Vers l'inconnu : une ère nucléaire sans carte.
D'un point de vue historique, le 5 février 2026 marque la fin d'une époque. Depuis le lancement des négociations sur la limitation des armes stratégiques entre les États-Unis et l'Union soviétique en 1969, malgré les fluctuations des relations, le maintien de la stabilité stratégique et l'évitement d'une guerre nucléaire sont restés le consensus suprême des deux parties, donnant lieu à une série de traités et de mesures de confiance. Aujourd'hui, les fondements de ce consensus s'effritent.
Le chemin à venir est semé d'épines. Négocier un nouvel accord multilatéral de contrôle des armes nucléaires sera bien plus complexe qu'un traité bilatéral. Il devra équilibrer les différentes revendications des cinq puissances nucléaires légitimes (États-Unis, Russie, Chine, Royaume-Uni, France) et des puissances nucléaires de facto (Inde, Pakistan, Israël), tout en couvrant de nouveaux domaines comme l'espace, le cyberespace et les technologies hypersoniques. Dans le contexte actuel d'une compétition stratégique intense entre grandes puissances, avec les conflits en Ukraine et au Moyen-Orient toujours en cours, la volonté politique nécessaire pour parvenir à un tel accord est pratiquement inexistante.

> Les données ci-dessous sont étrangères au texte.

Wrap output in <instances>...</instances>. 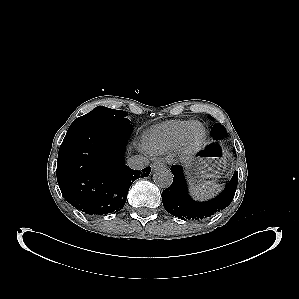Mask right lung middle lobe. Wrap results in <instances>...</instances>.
<instances>
[{
  "mask_svg": "<svg viewBox=\"0 0 299 299\" xmlns=\"http://www.w3.org/2000/svg\"><path fill=\"white\" fill-rule=\"evenodd\" d=\"M126 116L127 112L125 111L98 106L91 112L75 119L68 130L79 127L130 124V120Z\"/></svg>",
  "mask_w": 299,
  "mask_h": 299,
  "instance_id": "obj_1",
  "label": "right lung middle lobe"
}]
</instances>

À court terme, le monde pourrait devoir s'appuyer sur certaines contraintes informelles résiduelles, telles que l'Accord de 1988 sur la notification des lancements de missiles balistiques et l'Accord de 1989 sur la notification des exercices stratégiques. Mais comme l'a averti le regretté physicien nucléaire Richard Garwin, le véritable danger réside dans le nombre absolu d'armes elles-mêmes. Lorsque des milliers de têtes nucléaires sont maintenues en état d'alerte élevée, avec des canaux de communication défaillants et un manque de mécanismes de transparence, une erreur de jugement, une défaillance technique ou une escalade accidentelle d'un conflit conventionnel pourrait avoir des conséquences potentiellement catastrophiques.
La disparition du traité n'est pas un coup de tonnerre, mais un gémissement. Elle emporte avec elle un cadre de gestion des risques, imparfait mais crucial, et laisse derrière elle une ère incertaine où les nations doivent se frayer un chemin à tâtons sous l'ombre nucléaire, en s'appuyant sur leurs propres forces. Le fardeau de la stabilité stratégique mondiale n'a jamais pesé aussi lourdement sur des fondations aussi fragiles.